Trois jours pour deux failles critiques
Le 20 août 2026, la CISA a ajouté deux vulnérabilités de TrueConf Server à son catalogue des vulnérabilités activement exploitées, laissant aux agences fédérales américaines jusqu'au 23 août pour appliquer le correctif.
Les deux failles sont classées critiques, les deux sont déjà exploitées activement, et aucune n'exige de mot de passe : quiconque atteint le port 4307 de TrueConf Server par le réseau peut le compromettre sans jamais s'authentifier.
Ce que font vraiment CVE-2026-72529 et CVE-2026-72530
La première faille, CVE-2026-72529, est une authentification absente : TrueConf Server expose sur le port 4307/TCP une fonction non documentée qui permet à un attaquant distant non authentifié d'exécuter un script arbitraire, sans aucun identifiant.
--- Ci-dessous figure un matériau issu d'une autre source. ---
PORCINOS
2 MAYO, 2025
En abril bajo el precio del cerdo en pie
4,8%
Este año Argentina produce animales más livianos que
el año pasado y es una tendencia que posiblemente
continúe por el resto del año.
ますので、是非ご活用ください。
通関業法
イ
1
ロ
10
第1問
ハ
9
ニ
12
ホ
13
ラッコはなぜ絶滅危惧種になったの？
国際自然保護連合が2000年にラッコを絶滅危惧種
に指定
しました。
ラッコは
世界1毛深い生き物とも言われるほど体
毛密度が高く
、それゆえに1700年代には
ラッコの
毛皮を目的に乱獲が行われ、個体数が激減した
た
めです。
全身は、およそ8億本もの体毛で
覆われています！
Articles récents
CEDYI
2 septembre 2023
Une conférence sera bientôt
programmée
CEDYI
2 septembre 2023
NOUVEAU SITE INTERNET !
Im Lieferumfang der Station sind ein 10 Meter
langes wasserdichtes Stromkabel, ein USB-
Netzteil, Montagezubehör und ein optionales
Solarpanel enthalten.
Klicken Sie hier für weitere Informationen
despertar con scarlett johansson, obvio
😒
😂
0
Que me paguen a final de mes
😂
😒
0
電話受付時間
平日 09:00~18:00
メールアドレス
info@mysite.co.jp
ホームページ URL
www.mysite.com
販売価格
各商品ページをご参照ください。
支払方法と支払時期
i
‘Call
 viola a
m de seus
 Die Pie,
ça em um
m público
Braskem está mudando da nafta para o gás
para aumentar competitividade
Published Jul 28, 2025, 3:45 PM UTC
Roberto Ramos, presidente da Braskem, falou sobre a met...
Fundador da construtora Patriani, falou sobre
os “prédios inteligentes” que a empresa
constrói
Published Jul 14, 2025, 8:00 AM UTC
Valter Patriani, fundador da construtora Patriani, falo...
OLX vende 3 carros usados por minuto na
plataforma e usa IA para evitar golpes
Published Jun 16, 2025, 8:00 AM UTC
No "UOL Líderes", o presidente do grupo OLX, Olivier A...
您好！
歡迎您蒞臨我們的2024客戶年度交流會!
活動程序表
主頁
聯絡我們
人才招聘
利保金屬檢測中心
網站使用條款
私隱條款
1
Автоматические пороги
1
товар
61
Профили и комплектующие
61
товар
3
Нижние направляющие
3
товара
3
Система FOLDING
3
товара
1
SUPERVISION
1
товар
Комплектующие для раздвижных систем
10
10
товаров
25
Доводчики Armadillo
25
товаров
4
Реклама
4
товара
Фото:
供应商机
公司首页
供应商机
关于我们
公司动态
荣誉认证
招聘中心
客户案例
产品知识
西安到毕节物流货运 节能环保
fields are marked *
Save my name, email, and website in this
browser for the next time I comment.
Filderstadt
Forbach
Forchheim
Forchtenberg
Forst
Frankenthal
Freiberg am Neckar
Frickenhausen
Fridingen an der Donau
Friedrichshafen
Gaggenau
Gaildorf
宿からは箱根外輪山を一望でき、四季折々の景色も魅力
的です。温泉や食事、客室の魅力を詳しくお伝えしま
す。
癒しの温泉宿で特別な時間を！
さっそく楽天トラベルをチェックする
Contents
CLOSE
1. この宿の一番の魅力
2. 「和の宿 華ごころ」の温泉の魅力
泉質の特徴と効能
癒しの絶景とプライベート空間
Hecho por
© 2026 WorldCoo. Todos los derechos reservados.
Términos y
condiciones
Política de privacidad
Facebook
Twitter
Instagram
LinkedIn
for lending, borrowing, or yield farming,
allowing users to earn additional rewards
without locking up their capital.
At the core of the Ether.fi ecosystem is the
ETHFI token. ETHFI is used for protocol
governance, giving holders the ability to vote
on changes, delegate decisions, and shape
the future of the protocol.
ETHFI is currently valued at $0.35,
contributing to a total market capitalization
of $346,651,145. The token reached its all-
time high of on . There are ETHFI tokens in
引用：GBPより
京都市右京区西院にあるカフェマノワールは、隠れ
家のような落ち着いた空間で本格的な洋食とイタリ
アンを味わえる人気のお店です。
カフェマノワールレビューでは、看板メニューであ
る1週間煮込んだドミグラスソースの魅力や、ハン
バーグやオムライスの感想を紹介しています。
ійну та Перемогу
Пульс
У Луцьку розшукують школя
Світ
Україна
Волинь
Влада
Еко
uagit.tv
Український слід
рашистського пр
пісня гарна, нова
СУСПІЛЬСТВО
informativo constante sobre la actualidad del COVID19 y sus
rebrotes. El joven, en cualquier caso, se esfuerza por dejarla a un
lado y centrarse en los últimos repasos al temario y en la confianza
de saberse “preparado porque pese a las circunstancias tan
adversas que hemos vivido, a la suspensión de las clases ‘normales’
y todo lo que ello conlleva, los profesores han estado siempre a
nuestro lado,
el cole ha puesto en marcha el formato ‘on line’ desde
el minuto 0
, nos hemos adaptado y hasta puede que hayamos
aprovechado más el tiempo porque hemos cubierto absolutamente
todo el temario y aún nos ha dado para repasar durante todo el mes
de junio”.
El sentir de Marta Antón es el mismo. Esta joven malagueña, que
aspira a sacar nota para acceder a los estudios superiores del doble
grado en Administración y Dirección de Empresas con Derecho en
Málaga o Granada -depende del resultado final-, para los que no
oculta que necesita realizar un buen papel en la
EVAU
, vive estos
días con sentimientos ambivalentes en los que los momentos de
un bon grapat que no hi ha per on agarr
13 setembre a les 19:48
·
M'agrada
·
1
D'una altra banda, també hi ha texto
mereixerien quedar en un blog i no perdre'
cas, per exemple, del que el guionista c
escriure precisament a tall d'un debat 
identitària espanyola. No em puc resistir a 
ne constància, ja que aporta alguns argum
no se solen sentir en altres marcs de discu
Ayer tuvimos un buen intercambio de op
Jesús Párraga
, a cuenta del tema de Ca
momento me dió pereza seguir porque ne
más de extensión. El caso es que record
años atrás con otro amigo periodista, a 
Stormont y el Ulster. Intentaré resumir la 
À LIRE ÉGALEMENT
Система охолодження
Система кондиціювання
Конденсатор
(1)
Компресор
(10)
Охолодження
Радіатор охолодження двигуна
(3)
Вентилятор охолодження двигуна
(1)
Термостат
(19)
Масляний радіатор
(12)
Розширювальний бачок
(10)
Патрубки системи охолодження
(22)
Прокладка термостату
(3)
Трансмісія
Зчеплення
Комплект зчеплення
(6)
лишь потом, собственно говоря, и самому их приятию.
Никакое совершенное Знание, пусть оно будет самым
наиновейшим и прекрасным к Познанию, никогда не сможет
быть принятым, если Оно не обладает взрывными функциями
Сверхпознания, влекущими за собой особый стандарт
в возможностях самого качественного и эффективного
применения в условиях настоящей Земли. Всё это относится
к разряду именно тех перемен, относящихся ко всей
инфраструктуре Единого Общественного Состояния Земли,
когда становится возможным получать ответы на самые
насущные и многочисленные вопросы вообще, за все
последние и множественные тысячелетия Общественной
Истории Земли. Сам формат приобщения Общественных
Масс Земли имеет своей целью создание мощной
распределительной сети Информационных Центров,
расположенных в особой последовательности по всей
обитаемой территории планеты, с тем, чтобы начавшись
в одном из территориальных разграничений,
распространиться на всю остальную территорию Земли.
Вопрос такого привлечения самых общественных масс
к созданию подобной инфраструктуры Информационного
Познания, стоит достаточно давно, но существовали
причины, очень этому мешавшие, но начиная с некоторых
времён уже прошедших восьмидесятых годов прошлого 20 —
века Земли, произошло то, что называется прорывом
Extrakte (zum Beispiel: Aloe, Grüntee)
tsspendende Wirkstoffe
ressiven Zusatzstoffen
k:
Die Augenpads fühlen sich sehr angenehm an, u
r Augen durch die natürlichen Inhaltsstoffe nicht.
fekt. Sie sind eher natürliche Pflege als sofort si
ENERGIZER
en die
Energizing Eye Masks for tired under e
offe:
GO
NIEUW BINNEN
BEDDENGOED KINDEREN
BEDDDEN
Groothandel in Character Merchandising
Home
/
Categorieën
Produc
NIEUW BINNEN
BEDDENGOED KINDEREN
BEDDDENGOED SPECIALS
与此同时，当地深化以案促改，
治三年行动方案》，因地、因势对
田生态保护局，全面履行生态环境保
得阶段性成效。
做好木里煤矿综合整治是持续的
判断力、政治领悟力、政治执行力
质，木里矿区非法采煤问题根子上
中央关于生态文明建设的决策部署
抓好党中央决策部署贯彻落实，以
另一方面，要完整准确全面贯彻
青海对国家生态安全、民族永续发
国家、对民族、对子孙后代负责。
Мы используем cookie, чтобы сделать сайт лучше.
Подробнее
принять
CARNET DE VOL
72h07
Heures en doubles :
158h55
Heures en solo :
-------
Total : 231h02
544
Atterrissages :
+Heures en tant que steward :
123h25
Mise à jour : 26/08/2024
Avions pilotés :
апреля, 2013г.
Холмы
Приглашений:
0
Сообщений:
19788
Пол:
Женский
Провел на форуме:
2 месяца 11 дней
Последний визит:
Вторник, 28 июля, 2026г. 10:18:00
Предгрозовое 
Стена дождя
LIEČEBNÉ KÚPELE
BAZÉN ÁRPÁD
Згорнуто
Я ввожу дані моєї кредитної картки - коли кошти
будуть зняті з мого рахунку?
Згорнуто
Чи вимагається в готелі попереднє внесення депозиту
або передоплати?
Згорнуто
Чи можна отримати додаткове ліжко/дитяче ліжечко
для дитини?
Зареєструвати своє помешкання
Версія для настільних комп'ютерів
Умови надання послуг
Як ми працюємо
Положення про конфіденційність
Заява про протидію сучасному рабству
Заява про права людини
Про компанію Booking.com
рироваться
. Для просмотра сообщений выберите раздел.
| CVE | Type | Versions concernées | Corrigé dans |
|---|---|---|---|
| CVE-2026-72529 | Authentification absente, exécution de code à distance sans authentification via une fonction non documentée sur le port 4307/TCP | 5.3.x-5.3.9, 5.4.x-5.4.9, 5.5.x-5.5.5 et antérieures | 5.3.9 / 5.4.9 / 5.5.5 |
| CVE-2026-72530 | Injection de code permettant de s'échapper du bac à sable du serveur et d'exécuter du code sur l'hôte | 5.3.x-5.3.9, 5.4.x-5.4.9, 5.5.x-5.5.5 et antérieures | 5.3.9 / 5.4.9 / 5.5.5 |
La seconde faille, CVE-2026-72530, est une injection de code qui permet à un attaquant déjà présent sur le serveur de s'échapper de son environnement isolé et d'exécuter du code arbitraire directement sur la machine hôte, transformant un bug contenu en contrôle total du serveur.
Kaspersky remonte l'exploitation active jusqu'à des installateurs infectés
L'équipe ICS CERT de Kaspersky a documenté des attaquants exploitant exactement cette chaîne de vulnérabilités pour remplacer les installateurs légitimes du client TrueConf par des versions piégées contenant les portes dérobées PhantomCore et PhantomGraph.
Kaspersky a attribué la campagne à un groupe qu'elle suit sous le nom de Head Mare et a indiqué que les installateurs piégés avaient été détectés pour la première fois en juillet 2026, distribués via des serveurs TrueConf compromis vers des participants de réunion qui faisaient confiance à la mise à jour.
La promesse de souveraineté se heurte à une porte dérobée ouverte
TrueConf présente son déploiement sur site comme la réponse pour les organisations qui veulent garder les visioconférences entièrement hors de l'infrastructure cloud américaine, en visant directement les administrations, la santé et la finance soumises à des règles strictes de localisation des données.
Cette promesse n'est pas fausse, mais elle est incomplète : un serveur autogéré, pensé pour éviter la dépendance à un fournisseur cloud étranger, exige la même discipline de correctifs que ce fournisseur aurait autrement assumée, et un trou sans authentification sur un port exposé à internet est un point de départ pire que la plupart des comptes cloud mal configurés.
Que faire avant lundi
Toute organisation exploitant TrueConf Server en version 5.3.x, 5.4.x ou 5.5.x devrait vérifier sa version dès maintenant et passer immédiatement à 5.3.9, 5.4.9 ou 5.5.5, puisque les trois branches contiennent déjà le correctif.
Quand une mise à jour immédiate n'est pas possible, restreindre l'accès réseau au port 4307 et auditer les journaux récents du serveur à la recherche d'appels à la fonction non documentée sont les mesures minimales en attendant l'application du correctif.